En cualquier caso, añade, no
concurre la acción típica del vertido en sentido jurídico, citando la sentencia
2230/99, de 29 de septiembre del Tribunal Superior de Justicia de la Comunidad Europea
que estableció que el concepto jurídico medioambiental de "vertido"
es el dispuesto en el art. 1.2 de la Directiva Comunitaria
76/464 C.E. que se refiere a todo acto imputable a una persona por la cual
"directa o indirectamente, se introduce en las aguas...." las
sustancias contaminantes y, como que aquí no se ha depositado ninguna sustancia
en aguas de clase alguna, es evidente que no puede entenderse cometido el
delito.
Sin embargo, el Tribunal
sentenciador se encuentra vinculado a las disposiciones legales de nuestro Derecho
positivo, en concreto y en el caso presente, el art. 325 C .P. que describe como
conducta típica la acción de provocar o realizar directa o indirectamente
vertidos, pero también emisiones o depósitos, tanto en la atmósfera como en el
suelo, subsuelo o las aguas terrestres, subterráneas o marítimas.

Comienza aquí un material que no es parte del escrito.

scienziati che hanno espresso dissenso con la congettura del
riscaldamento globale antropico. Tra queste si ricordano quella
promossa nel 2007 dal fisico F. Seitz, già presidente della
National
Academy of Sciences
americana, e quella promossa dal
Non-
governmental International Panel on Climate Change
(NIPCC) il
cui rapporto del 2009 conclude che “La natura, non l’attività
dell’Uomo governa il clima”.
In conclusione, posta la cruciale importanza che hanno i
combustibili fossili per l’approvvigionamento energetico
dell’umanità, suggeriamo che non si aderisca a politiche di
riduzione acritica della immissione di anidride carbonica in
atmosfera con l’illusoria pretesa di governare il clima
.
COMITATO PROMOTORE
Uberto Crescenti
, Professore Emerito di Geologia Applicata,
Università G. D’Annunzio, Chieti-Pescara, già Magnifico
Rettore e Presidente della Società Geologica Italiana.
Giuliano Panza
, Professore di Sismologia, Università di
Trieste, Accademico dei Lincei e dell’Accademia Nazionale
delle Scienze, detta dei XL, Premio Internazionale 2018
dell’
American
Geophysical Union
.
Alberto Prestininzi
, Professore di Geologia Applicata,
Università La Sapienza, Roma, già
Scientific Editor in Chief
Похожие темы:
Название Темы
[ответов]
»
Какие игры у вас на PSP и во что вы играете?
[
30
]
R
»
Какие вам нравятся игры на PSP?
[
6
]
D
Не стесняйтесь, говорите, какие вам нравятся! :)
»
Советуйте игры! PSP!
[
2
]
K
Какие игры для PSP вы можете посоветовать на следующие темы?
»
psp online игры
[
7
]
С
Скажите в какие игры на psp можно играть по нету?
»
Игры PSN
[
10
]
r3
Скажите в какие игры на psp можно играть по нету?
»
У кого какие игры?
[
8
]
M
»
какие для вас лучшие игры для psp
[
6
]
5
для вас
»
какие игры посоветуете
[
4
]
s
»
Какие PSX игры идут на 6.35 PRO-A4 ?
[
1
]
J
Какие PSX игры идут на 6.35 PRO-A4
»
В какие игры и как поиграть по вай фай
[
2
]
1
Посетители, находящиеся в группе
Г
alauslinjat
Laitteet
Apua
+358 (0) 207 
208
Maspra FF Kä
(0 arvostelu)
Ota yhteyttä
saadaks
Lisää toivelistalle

Por tanto, se comete la acción
típica también cuando de manera indirecta se realizan o provocan los vertidos
en el suelo o en el subsuelo, lo que aquí acaeció, sin duda alguna, teniendo en
cuenta, por lo demás, que no es necesario que los elementos contaminantes de
las sustancias objeto del vertido lleguen efectivamente a entrar en las aguas,
siendo suficiente que exista un riesgo real de que los vertidos en el suelo o
subsuelo de sustancias nocivas puedan llegar a filtrarse y a contaminar las
aguas terrestres o subterráneas.
La acción típica la
circunscribe el Tribunal de instancia al hecho de que la gran cantidad de purines
procedentes de la explotación ganadera que llegaban a la balsa de 1.200 metros cuadrados
no impermeabilizada y que se extendía por amplias zonas (a lo que cabe añadir
el amplio espacio de tiempo durante el cual se desarrolló esta actividad), era
susceptible de provocar vertidos indirectos de agentes contaminantes en los
acuíferos ubicados al fondo de los barrancos muy próximos, "dadas las
características del terreno que permiten fácilmente el filtrado al subsuelo, y
la lluvia ha de facilitar asimismo ese filtrado, o incluso el arrastre directo
hacia los barrancos próximos, lo que perjudicaría de forma intensa al medio receptor"
[esto es, los acuíferos], dada la concentración habitual en esta sustancia de
nitratos, amonio y estreptococos fecales", además de lixiviados.